My picks for some of the highlights from the Mill Valley Film Festival schedule:


  • Finding Neverland -- this opening night film, starring Johnny Depp as British playwright J.M. Barrie, the creator of Peter Pan. The film also stars Kate WInslet and Julie Christie. Unfortunately, after the members only ticket sales, this film is already at RUSH (day of waiting in line to by no-show tickets) status.
  • Vera Drake -- as part of the festival's tribute to Mike Leigh, which will include an on-stage Q&A, there will be a screening of Leigh's new film.
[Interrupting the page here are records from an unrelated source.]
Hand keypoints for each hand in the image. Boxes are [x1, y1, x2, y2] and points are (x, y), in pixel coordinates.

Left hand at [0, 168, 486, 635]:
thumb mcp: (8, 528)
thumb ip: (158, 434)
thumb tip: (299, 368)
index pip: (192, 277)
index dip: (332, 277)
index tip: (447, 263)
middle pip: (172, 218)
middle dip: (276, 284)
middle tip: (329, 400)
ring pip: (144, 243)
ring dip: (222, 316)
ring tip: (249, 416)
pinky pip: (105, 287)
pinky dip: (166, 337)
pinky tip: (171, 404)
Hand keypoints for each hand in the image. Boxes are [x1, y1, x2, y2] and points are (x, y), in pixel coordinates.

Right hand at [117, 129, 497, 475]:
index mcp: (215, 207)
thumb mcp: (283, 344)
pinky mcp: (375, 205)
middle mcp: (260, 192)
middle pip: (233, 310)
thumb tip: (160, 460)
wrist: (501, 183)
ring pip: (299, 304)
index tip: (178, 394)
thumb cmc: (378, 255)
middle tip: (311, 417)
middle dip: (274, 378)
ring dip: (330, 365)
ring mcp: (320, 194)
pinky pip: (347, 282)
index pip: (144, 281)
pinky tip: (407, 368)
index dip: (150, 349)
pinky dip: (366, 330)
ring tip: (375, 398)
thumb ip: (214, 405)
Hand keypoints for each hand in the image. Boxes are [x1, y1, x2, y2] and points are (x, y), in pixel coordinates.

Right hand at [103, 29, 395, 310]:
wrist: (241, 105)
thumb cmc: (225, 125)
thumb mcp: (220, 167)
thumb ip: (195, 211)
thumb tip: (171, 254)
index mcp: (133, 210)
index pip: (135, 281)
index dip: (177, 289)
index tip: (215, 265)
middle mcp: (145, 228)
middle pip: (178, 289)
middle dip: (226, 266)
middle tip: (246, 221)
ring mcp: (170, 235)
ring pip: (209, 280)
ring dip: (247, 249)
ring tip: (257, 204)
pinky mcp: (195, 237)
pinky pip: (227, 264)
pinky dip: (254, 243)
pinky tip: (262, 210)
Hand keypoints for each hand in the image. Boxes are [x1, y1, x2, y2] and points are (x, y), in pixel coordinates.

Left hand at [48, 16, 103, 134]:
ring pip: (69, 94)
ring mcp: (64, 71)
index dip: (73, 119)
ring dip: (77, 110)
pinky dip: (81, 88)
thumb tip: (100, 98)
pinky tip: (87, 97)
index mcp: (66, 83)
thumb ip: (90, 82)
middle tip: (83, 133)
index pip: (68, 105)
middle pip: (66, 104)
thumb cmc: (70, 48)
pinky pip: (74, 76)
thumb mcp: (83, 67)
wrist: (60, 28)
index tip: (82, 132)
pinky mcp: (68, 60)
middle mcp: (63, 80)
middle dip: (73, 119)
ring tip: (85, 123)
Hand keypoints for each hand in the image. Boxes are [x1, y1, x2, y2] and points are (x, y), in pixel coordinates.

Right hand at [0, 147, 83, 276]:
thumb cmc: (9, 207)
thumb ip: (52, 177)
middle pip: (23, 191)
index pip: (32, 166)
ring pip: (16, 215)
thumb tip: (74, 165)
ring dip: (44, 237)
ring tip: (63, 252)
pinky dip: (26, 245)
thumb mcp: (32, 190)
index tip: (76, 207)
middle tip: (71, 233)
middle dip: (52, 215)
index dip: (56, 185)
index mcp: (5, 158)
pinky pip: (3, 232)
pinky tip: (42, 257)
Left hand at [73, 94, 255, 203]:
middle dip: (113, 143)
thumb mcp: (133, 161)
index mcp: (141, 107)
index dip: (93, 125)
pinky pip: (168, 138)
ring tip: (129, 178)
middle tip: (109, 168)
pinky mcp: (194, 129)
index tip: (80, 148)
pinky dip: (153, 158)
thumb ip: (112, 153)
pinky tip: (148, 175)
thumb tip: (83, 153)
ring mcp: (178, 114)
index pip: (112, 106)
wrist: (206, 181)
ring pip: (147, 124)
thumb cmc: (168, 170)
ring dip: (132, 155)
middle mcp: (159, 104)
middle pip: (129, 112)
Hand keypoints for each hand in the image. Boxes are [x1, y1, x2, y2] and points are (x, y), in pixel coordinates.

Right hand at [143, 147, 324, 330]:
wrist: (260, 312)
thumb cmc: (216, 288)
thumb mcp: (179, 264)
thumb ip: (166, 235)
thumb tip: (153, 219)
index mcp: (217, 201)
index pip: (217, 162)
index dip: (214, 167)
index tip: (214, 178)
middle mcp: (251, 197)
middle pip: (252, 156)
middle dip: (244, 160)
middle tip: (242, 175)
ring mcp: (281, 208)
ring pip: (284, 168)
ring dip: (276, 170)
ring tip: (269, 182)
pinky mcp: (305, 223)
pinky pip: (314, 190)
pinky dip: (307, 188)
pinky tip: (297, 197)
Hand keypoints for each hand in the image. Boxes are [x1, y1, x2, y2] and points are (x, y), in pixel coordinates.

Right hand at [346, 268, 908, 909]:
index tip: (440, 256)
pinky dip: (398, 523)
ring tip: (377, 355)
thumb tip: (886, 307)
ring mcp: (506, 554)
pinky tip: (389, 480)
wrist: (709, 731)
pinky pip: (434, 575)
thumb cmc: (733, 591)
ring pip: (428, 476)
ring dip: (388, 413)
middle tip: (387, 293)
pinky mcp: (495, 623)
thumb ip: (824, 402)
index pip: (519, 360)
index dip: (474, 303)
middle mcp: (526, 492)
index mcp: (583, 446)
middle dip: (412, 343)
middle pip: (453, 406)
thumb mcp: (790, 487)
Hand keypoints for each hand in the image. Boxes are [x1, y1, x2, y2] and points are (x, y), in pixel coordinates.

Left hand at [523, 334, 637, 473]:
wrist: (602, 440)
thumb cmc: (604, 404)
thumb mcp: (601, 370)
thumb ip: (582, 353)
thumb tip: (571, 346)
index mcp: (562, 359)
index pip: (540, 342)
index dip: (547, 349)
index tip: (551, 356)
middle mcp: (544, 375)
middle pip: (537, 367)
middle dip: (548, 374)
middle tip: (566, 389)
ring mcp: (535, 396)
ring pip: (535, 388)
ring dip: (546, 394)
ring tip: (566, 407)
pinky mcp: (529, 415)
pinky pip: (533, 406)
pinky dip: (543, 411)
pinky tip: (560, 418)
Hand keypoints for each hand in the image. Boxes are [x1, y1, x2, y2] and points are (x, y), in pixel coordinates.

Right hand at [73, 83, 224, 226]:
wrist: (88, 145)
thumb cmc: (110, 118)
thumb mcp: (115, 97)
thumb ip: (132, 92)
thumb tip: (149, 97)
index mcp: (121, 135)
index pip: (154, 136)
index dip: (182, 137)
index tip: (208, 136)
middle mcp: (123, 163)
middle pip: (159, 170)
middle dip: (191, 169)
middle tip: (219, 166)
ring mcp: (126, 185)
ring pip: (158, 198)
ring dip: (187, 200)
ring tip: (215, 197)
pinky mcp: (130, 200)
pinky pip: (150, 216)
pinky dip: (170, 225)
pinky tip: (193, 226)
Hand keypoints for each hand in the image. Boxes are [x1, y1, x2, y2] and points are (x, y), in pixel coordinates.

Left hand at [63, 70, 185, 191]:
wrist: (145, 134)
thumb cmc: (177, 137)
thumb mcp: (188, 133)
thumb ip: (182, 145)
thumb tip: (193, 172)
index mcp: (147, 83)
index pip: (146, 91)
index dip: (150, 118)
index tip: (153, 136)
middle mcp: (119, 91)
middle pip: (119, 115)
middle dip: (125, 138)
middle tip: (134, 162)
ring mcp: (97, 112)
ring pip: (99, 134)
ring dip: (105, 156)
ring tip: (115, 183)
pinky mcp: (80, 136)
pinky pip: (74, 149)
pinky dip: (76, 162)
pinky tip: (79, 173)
Leigh won the Golden Lion at the Venice Film Festival for this film, while lead actress Imelda Staunton was recognized for her work as well.
  • Antares -- recently screened at the Toronto FIlm Festival, is a German film that explores the emotional ties and social conventions that bind people to each other, and looks
  • Hair High -- Bill Plympton fans who missed his latest film at the SF Indie Film Fest earlier this year get a second crack at it.
  • Head-On -- This German film explores the lives of second generation Turks living in Germany and won top honors at the Berlin Film Festival.
  • The Nomi Song -- On eof two MVFF films playing at the Castro Theatre in SF, this is a documentary on avant-garde entertainer Klaus Nomi, perhaps best known for his performance on Saturday Night Live with David Bowie in 1980.
  • Primer -- Generating lots of buzz due to its cast of unknowns and $7k budget, this indie film centers on the premise of the blessing and curse of being able to have anything you want.
  • Stage Beauty -- costume drama (that's been compared to Shakespeare in Love for obvious reasons) on what happens to a celebrated leading lady (a gentleman) once women are allowed on stage.
  • Stella Street -- an outgrowth of a British comedy series, featuring Phil Cornwall and John Sessions as a variety of celebrities.
  • Undertow -- a thriller about a disintegrating Southern family, starring Dermot Mulroney and Josh Lucas.

A big change from previous years is the lack of the the CinéArts@Sequoia Theatre venue. due to a collapsed ceiling last month. This means all their printed materials are wrong, and they are relying upon the website and ticket hotline to inform folks of the venue change resulting in all those films moving to the Regency in San Rafael.

The screenings are not transit friendly, alas (unless you consider spending 1.5-2 hours each way and $8 nice), which means, as in previous years, I probably won't be attending any of these screenings. Too bad we don't have some sort of special Mill Valley Film Festival shuttle from the Larkspur Ferry Terminal...you'd think they could get some SUV or mini van manufacturer or even a local limo rental firm to sponsor it...

* This is due primarily to my not being a driver. But the smug satisfaction that I live in a City that serves up more than I could ever possibly have time to do or money to afford is another major factor.